そんな中、フランスのサルコジ仏大統領は声明で、名指しをさけながら
「残忍な政策を後押しした」と批判した事が報道記事に載っていました。
このフランスの表明に関して、私はちょっと複雑な思いです。
この記事を見て疑問に思う人は少なさそうですが、過去、とは言ってもそう遠くない過去。
ルワンダ紛争にてフランス政府は、虐殺側を引き起こすフツ族の援助を組織的に行い
フランス軍の展開、武器援助等まで行っていたのです西欧諸国の思惑が、事態を悪化させるのは
アフリカ諸国の紛争ではよくある光景で、今回の拒否権発動も中華が参加しているものの同じ類のものです。

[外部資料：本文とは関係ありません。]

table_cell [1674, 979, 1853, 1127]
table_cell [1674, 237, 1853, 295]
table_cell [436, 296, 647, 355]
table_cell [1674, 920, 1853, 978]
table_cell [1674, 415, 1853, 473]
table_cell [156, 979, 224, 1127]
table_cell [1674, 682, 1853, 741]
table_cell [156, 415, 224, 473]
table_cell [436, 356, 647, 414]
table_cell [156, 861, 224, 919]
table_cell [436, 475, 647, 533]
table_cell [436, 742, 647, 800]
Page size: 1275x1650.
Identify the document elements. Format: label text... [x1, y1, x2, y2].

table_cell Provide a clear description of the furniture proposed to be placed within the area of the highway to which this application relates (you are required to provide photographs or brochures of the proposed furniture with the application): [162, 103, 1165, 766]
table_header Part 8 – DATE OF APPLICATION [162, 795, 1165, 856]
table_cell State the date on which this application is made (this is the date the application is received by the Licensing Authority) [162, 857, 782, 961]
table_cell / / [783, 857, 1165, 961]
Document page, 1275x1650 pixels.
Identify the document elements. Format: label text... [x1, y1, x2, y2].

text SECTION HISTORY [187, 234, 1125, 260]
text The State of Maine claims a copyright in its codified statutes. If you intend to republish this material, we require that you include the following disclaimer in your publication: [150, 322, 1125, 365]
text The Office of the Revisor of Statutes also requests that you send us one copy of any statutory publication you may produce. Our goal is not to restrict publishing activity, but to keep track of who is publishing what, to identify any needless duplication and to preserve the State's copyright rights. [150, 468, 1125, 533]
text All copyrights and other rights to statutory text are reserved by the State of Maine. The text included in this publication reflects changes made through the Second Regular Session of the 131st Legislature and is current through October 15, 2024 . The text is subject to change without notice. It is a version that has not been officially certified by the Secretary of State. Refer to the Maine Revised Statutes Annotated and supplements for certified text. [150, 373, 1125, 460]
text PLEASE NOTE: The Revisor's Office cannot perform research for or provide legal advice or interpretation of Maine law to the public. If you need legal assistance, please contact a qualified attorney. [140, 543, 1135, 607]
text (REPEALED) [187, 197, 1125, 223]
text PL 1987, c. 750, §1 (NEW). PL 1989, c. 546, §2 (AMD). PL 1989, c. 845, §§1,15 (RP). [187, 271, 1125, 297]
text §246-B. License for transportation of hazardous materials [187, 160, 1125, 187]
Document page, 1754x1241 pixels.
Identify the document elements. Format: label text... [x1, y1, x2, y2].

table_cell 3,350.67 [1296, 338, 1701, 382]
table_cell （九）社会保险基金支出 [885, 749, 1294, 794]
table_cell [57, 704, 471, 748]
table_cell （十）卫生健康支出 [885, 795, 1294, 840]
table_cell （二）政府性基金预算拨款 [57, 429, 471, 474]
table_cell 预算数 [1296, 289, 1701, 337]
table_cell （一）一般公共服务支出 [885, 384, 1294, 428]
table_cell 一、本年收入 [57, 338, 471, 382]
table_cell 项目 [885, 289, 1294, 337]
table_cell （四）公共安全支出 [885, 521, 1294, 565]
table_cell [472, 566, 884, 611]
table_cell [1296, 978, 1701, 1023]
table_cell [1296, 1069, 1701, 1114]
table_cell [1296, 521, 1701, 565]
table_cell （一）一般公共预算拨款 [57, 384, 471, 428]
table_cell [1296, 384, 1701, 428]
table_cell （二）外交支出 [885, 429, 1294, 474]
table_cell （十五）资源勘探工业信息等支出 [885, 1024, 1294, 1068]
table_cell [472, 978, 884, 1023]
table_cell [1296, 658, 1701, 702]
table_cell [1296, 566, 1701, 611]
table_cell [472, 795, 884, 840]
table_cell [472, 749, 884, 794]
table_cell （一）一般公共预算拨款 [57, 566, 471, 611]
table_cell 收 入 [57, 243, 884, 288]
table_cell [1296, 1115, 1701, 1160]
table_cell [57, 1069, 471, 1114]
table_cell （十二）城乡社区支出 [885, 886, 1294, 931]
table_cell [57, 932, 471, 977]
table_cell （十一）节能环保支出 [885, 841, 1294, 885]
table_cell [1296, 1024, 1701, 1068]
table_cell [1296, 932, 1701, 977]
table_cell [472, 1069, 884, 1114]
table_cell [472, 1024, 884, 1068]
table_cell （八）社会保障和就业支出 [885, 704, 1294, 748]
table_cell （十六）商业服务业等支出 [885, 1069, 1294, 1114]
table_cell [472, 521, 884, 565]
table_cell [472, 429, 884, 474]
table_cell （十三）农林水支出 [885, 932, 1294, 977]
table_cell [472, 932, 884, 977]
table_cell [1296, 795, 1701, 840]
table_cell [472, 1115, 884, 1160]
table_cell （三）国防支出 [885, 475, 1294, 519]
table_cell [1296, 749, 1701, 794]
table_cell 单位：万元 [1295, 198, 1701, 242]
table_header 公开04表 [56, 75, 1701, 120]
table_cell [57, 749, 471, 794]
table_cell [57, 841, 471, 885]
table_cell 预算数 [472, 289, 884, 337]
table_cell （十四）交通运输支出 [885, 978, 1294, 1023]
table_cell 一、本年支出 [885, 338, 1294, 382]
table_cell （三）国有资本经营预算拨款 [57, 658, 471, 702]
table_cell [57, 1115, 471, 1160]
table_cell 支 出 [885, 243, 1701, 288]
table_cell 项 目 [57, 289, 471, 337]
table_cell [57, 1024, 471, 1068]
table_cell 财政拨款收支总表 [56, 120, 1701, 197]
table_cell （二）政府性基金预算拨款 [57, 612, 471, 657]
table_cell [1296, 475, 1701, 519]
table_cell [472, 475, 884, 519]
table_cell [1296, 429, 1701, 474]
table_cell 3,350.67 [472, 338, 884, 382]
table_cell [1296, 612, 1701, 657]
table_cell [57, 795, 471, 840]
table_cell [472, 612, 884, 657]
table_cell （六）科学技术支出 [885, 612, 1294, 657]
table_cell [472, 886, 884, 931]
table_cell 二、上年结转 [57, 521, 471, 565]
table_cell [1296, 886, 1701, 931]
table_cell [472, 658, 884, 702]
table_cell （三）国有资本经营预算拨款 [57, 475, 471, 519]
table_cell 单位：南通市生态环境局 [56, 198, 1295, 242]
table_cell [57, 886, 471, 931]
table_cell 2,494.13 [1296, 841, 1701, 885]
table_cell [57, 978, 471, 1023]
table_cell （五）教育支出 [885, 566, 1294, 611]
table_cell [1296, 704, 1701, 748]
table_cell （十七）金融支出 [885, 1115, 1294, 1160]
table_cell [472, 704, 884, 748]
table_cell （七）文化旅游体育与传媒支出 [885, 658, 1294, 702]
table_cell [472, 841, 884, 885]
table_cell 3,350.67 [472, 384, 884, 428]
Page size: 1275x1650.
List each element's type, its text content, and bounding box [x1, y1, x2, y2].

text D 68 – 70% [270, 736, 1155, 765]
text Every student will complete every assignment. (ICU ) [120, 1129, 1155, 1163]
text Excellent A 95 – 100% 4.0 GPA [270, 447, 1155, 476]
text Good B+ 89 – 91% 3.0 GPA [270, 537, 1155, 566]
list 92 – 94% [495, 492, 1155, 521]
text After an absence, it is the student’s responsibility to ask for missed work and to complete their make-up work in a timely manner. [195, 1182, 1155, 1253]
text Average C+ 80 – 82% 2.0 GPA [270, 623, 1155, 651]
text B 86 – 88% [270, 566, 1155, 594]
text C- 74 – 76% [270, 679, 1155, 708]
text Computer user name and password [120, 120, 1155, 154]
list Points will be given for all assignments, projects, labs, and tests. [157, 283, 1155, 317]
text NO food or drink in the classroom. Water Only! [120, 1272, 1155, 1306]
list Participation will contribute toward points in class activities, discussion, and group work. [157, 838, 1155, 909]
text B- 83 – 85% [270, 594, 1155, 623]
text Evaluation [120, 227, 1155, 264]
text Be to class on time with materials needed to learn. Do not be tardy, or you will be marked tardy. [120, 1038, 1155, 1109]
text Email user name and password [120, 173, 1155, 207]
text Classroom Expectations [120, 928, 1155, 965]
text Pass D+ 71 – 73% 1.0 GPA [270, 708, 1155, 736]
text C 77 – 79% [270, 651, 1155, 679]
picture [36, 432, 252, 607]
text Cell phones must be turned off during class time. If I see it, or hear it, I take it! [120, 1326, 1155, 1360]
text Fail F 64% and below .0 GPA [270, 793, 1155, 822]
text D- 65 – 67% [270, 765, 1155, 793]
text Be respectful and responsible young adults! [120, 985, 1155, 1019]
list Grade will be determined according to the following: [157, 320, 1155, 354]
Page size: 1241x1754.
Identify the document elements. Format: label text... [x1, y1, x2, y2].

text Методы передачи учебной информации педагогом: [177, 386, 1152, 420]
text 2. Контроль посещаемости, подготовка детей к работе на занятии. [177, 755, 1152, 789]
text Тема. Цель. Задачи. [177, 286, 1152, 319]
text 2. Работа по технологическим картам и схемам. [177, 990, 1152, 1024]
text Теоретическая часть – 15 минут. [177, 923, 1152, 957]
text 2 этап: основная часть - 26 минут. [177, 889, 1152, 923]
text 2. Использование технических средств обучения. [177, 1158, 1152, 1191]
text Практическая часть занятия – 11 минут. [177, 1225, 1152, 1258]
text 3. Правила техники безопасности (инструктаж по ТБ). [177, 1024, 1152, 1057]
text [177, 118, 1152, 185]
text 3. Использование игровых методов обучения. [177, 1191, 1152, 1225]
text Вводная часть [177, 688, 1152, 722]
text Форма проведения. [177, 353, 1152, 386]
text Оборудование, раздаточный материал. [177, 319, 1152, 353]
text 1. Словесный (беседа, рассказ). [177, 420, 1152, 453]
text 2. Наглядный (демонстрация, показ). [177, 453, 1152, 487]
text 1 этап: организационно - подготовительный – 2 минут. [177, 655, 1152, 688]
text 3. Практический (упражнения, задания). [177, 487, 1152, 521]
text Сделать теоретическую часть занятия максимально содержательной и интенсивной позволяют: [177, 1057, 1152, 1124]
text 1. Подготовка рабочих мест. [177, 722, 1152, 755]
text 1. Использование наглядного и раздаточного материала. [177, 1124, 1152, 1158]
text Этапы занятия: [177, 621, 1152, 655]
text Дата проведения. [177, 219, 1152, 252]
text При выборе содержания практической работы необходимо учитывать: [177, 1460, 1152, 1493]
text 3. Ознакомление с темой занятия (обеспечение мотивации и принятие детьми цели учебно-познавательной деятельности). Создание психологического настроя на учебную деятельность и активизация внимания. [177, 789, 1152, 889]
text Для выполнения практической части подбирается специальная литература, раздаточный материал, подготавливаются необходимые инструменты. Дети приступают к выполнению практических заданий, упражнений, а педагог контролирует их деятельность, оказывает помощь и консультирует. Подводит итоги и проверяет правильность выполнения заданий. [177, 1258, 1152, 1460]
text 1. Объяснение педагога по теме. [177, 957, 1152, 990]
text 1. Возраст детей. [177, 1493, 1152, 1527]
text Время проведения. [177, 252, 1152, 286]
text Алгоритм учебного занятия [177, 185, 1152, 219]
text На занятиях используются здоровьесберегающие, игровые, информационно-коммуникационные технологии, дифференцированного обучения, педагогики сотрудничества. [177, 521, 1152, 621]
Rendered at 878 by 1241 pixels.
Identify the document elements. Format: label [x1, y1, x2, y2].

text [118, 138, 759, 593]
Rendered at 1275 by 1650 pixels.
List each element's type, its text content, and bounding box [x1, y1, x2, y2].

フランスは紛争後カガメ大統領を戦争犯罪者として告発、飽くまで対決姿勢でした。
2010年になってニコラ・サルコジ大統領がルワンダを訪問、虐殺側の政権に対し、
外交的・軍事的な後押しをしたことにつき、「大きな判断の誤りがあった」と、
虐殺に関する責任の一端があることを認めているものの、謝罪の言葉は全く無かったのです。
「ホテル・ルワンダ」と言う映画の中でも、フランス軍は外国人だけを助けて移送します。
フランスとルワンダの間にはまだまだしこりが残っていて、関係が正常化しているようには見えません。
今回のシリアもアラブイスラム圏ではあるもののルワンダからそう遠くありませんし、
そのイメージを周辺諸国も持っています。
まずフランスは謝罪等で関係を修復してからじゃないかなあ、
今回の声明はなんだか大陸中華や白露に突っ込みどころを与える様な気がしてなりません。
なんだか手順が違うんじゃないかなあ。